Service and happiness

In recent intereactions with a friend I came to realize that service truly is a means to happiness. We are most happy when we reach outside ourselves and think about the needs of others.

As a teenager I thought it was cool to cut other people down. It made me feel somewhat better than the other person. One day I was hanging with a friend while putting down every remark he made. My friend had had enough. I was not a friend to him. I was mean and he didn't want to be around me. He explained all this to me as calmly as he could muster.

I felt like finding a hole to climb in. I needed a portable hole to duck into. But there I was. I had to just sit there and face this person who had just pointed out a horrible truth about me.

Later that night when I returned home I resolved that I would never be in that situation again. I would never put anyone down as long as I could help it. But I did not stop there. I continued with my resolution. I would go around lifting rather than putting down. I have not always succeeded, but that day opened up a whole new world to me.
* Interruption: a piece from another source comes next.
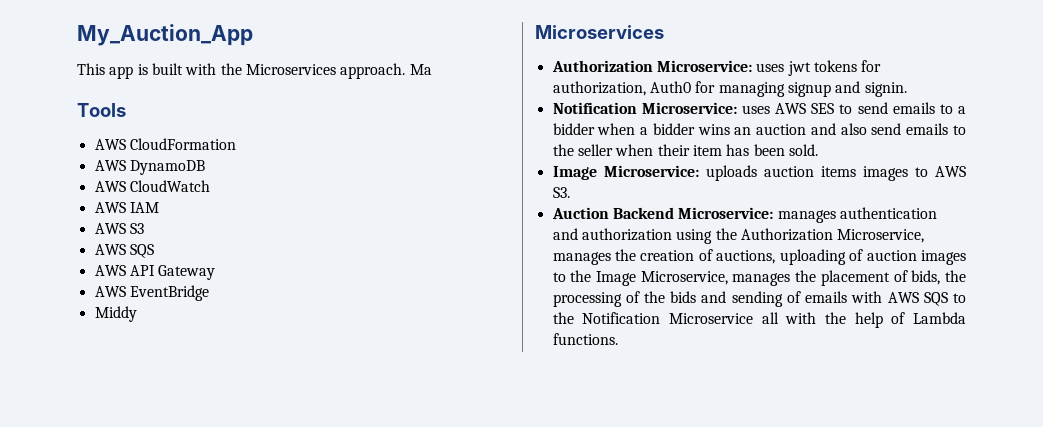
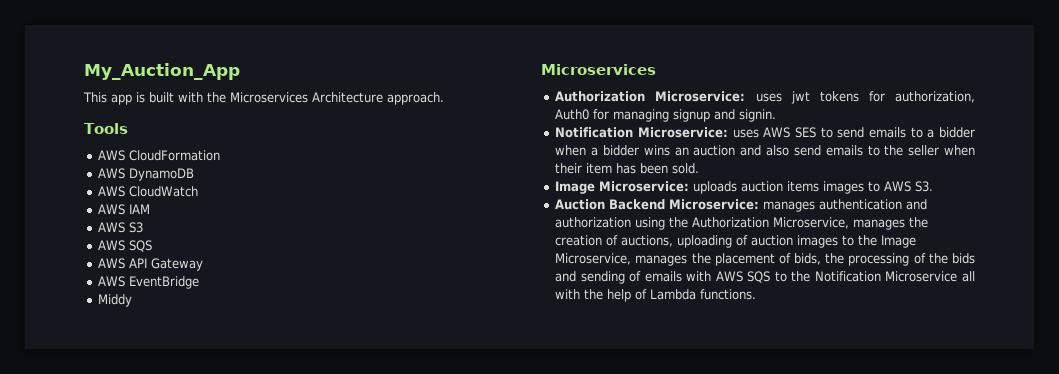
(336, 69) none -> [312,92,383,103] Architecture
[409,64,432,75] Ma -> (444, 98) none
I went from being a rather introverted 16 year old to an outgoing 17 year old. As I walked the halls of my high school between classes I found something nice to say about everyone I passed. Sometimes I had to search, but the task I had set for myself became increasingly easier as time turned into years.

A side affect of this new attitude was that I found I had a lot of friends. People liked being around me...not because I was all that great, but because I found the good in them.